Bismillâhirrahmânirrahîm
Kâf. Mecîd (şerefli) Kur’ân’a andolsun.
﴿1﴾ Hayır, kendilerinden bir nezirin onlara gelmesine şaşırdılar. Bunun üzerine kâfirler: “Bu şaşılacak bir şey.” dediler.
﴿2﴾ “Biz öldüğümüz ve toprak olduğumuz zaman mı (yeniden diriltileceğiz)?” İşte bu, uzak (gerçekleşmesi mümkün olmayan) bir dönüştür.
﴿3﴾ Arzın (toprağın) onlardan neleri eksilteceğini biz biliyorduk. Ve katımızda (illiyyine ve siccîne yerleştirilen bütün zamanlardaki bütün olayları) muhafaza eden bir kitap vardır.
﴿4﴾ Hayır (öyle değil), onlar kendilerine hak gelince onu yalanladılar. Bu durumda onlar, karışık bir emr (problem) içindeler.
﴿5﴾ Öyleyse üzerlerindeki semayı nasıl bina ettiğimize ve onu nasıl süslediğimize bakmıyorlar mı? Ve onun hiçbir çatlağı yoktur.

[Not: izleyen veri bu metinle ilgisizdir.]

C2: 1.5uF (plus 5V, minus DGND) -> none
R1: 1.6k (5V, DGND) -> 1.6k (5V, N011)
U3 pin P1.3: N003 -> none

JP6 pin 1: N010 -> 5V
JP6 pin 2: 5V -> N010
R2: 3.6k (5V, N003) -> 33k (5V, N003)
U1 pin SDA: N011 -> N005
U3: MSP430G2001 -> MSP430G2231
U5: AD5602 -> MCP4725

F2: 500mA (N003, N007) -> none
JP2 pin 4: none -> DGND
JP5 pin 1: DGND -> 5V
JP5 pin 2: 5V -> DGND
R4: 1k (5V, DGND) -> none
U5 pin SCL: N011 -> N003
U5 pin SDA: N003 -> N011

﴿6﴾ Ve arz; onu döşedik, yaydık ve oraya sağlam dağlar attık (yerleştirdik). Ve orada her çeşit bitkiden güzel çiftler yetiştirdik.
﴿7﴾ Münib olan (Allah’a yönelen: Allah’a ulaşmayı dileyen) bütün kullarına basiret olsun (onların kalp gözleri açılsın) ve (çok) zikretsinler (daimî zikre ulaşsınlar) diye.

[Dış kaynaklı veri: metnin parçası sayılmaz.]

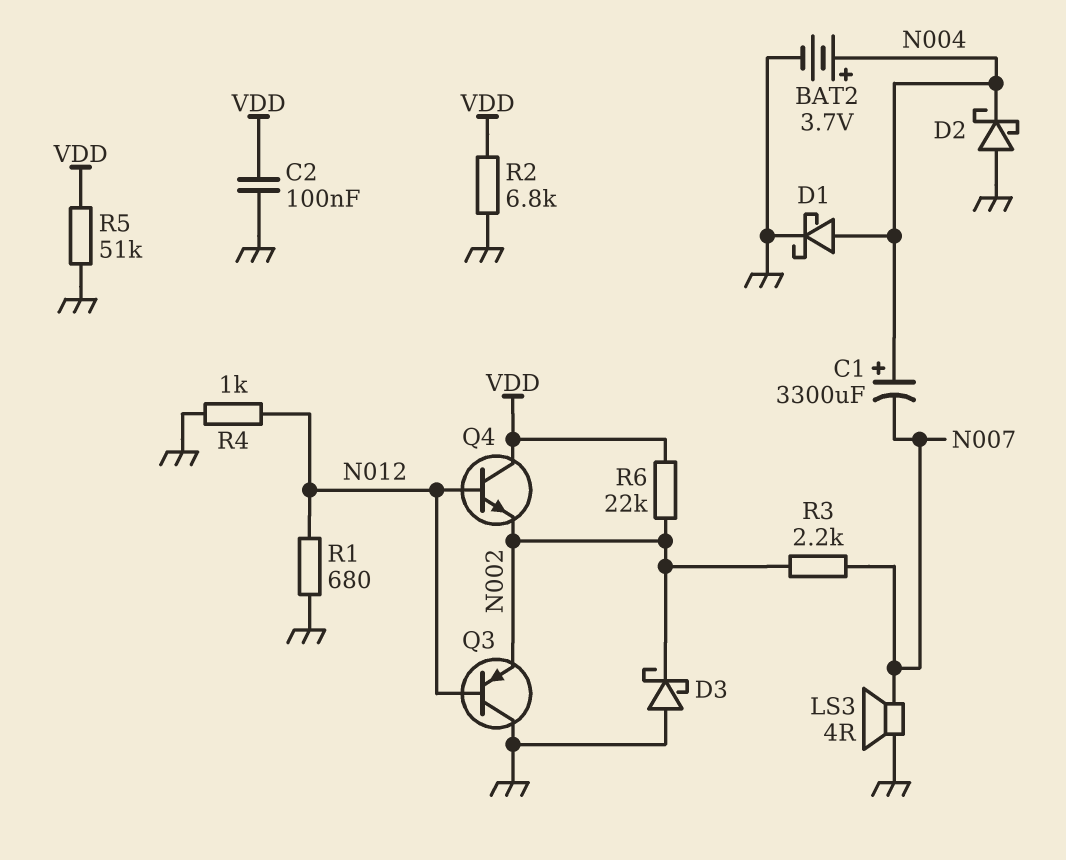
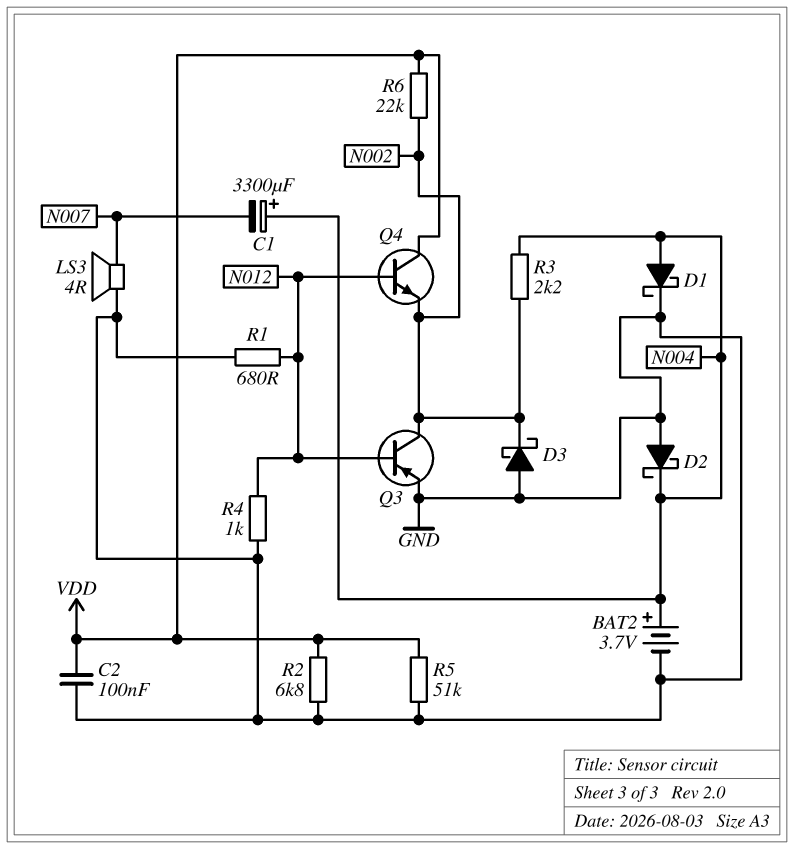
Q3: PNP (B N012, C GND, E N002) -> PNP (B N012, C N002, E GND)
R3: 2.2k (N002, N007) -> 2.2k (N002, N004)

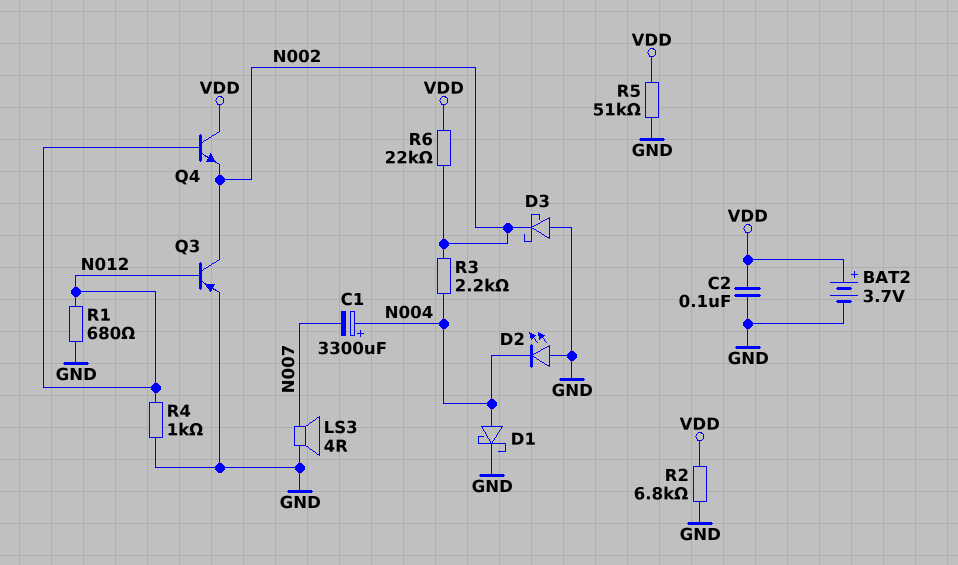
BAT2: 3.7V (plus N004, minus GND) -> 3.7V (plus VDD, minus GND)
D2: schottky (A GND, K N004) -> LED (A GND, K N004)

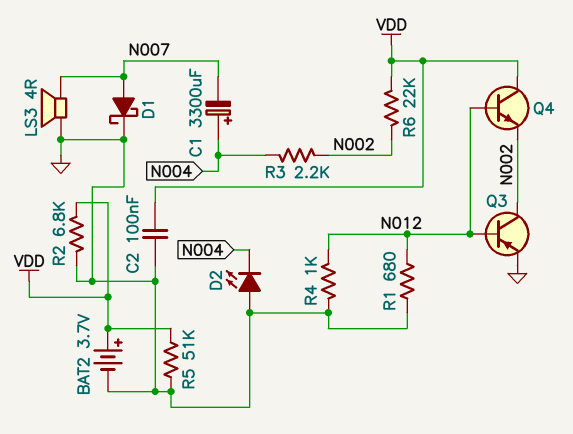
D1: schottky (A N004, K GND) -> schottky (A N007, K GND)
D3: schottky (A GND, K N002) -> none

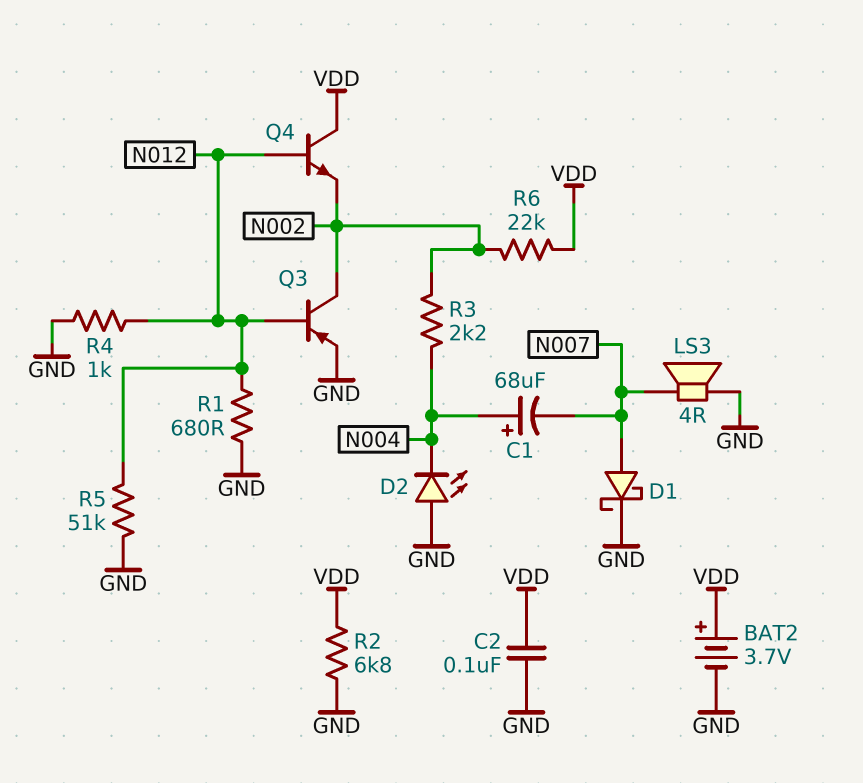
C1: 3300uF (plus N004, minus N007) -> 68uF (plus N004, minus N007)
R5: 51k (GND, VDD) -> 51k (GND, N012)

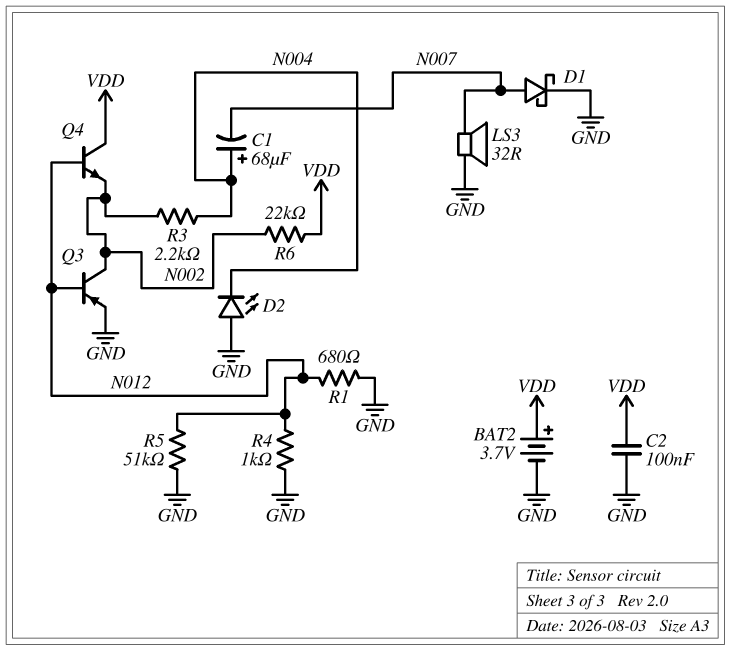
LS3: speaker 4R (GND, N007) -> speaker 32R (GND, N007)
R2: 6.8k (GND, VDD) -> none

﴿8﴾ Ve gökten mübarek (bereketli) su (yağmur) indirdik. Böylece onunla bahçeler ve hasat edilen hububat yetiştirdik.
﴿9﴾ Ve üst üste kümelenmiş tomurcukları olan uzun hurma ağaçları (yetiştirdik).
﴿10﴾ Kullar için rızık olsun diye. Ve onunla ölü beldeye hayat verdik. (Ölümden sonra topraktan) Çıkış (diriliş), işte bunun gibidir.
﴿11﴾ Onlardan evvel Hz. Nuh’un kavmi, Ress’in halkı ve Semûd halkı da (resûllerini) yalanladı.
﴿12﴾ Ve Ad (kavmi), Firavun ve Lut (A.S)’ın kardeşleri de.
﴿13﴾ Ve Eyke halkı ve Tubb kavmi, hepsi resûllerini yalanladı. Böylece vaadim (cezam) hak oldu (Allah’ın vaadi yerine geldi).
﴿14﴾ Yoksa Biz, ilk yaratışta aciz miydik? Hayır (öyle değil), onlar (ölümden sonra) yeniden yaratılıştan şüphe içindeler.